The Regulatory Enemies of Promise
One disturbing factor regarding the Australian economy is its sluggish growth. Per capita growth was negative in 2018/9 and has not had a sustained run above 2 per cent since the pre-2007 Howard/Costello years.
The key drivers of growth are capital investment (with its associated technological gains) and freedom from regulatory provisions that distort the direction of capital spending away from the most promising venues. The slowdown in (non-dwelling, private) capital investment in Australia over recent years is clear and as a share of GDP is illustrated below.
The share of GDP comprising investment reached a recent peak of almost 18 per cent during 2012 and has steadily fallen to under 11 per cent in the June 2019 quarter. This is the sort of level we saw post 1975, when recession and inflation brought economic recession and, in the early 1990s, presaging Paul Keating’s “recession we had to have”.

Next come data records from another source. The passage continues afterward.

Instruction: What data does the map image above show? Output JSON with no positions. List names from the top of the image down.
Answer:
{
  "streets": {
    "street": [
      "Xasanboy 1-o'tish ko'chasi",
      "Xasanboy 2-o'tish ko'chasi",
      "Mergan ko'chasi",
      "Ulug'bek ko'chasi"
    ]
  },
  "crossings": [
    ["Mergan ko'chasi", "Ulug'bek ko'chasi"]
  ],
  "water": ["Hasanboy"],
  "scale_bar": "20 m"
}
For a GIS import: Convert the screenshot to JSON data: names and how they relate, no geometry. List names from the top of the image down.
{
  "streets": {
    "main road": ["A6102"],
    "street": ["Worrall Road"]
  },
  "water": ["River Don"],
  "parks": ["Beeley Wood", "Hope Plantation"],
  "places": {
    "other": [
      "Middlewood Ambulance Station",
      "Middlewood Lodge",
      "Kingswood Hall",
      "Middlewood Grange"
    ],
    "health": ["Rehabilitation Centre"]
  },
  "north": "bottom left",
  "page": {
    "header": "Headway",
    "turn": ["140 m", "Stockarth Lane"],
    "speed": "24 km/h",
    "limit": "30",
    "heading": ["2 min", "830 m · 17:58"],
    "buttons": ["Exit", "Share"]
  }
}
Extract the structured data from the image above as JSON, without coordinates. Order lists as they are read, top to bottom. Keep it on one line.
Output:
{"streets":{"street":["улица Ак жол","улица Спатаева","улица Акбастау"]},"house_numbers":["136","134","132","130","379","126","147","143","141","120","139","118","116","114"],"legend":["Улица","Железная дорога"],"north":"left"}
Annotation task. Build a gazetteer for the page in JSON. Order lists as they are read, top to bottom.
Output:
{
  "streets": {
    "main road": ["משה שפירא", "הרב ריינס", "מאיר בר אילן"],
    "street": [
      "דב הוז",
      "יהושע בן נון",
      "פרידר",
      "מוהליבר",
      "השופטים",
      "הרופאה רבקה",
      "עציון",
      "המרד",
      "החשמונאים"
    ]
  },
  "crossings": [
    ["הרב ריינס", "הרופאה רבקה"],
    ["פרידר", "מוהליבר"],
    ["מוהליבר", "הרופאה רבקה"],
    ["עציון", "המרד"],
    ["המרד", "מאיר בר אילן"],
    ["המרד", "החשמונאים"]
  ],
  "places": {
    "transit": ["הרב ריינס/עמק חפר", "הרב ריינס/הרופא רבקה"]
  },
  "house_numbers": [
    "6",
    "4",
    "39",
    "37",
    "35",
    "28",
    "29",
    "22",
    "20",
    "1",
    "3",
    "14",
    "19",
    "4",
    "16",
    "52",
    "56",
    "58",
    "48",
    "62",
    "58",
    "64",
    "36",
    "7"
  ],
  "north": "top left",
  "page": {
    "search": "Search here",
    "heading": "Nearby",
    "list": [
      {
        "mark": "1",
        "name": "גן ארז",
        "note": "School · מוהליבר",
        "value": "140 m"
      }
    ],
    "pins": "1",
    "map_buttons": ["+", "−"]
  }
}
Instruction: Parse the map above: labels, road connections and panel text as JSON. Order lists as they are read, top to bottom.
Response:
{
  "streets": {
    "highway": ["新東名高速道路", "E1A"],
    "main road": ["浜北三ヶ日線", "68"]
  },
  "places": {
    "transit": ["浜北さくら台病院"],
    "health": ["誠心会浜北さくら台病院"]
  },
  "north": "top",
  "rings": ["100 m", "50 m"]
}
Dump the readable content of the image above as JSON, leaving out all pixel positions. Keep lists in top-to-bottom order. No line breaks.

Moreover, at least in comparison the 1990s, the current lacklustre investment levels are not taking place during a period of deregulation and privatisation. These brought about a considerable improvement in the efficiency and pay-off of each dollar invested from the Hawke/Keating deregulatory reforms from the mid 1980s and the later Howard/Costello follow-up. Present private investment levels, at around $220 billion a year, are about $40 billion below that in the 2012-14 period. And the quality of existing investment is eroded by regulatory measures across a range of industries, notably in water, energy and telecommunications.
In regard to water, governments have spent $13 billion to reduce the value of the nation’s only major irrigation area, the Murray-Darling. Of the average flow of 34,000 gigalitres a year, some 11,000 went to irrigators, following the implementation of a cap on extractions in 1997. Politicians faced a dilemma. They could have increased supply of water for productive purposes by abandoning the artificially created fresh-water lakes at the Murray mouth, through which flows 2000-5000 gigalitres of water. Or they could listen to excited pseudo-environmentalists urging us to reverse course and derate the river as an input to agriculture. They chose the latter and the present plan takes about a quarter of irrigators’ water.
Energy subsidies have brought around a billion dollars a year in wind/solar investment as well as an annual $3 billion in on-going diversions of consumers’ spending on electricity in subsidies to pre-existing renewable facilities. Far from increasing output, this has had negative effects in forcing premature closures of lower cost coal generators, boosting prices two-and-a-half fold and causing a deterioration in reliability. Those affects have brought a halt to energy intensive industry investment and a reduction in the national capital stock through disinvestment in aluminium plant.
Anyone who thinks there might be a shift back to market-based energy solutions need look no further than the energy ministers’ shopping list of proposals for increased spending on renewables and on the transmission lines that will facilitate this.
The other great waste is the NBN. Surely nobody believes the Turnbull assessment that this program delivers a net $18 billion benefit. The fact of the matter is that it offers a poor return on its $50 billion plus, (around $5 billion a year) price tag.
The shortfall of investment over the past five years is clearly evident. This will not be offset by the Prime Minister’s announcement of $4 billion in public infrastructure being brought forward. More potential is in his simultaneous announcement that approval processes will be expedited. But we have been there many times before only to see the regulatory morass get increasingly sticky.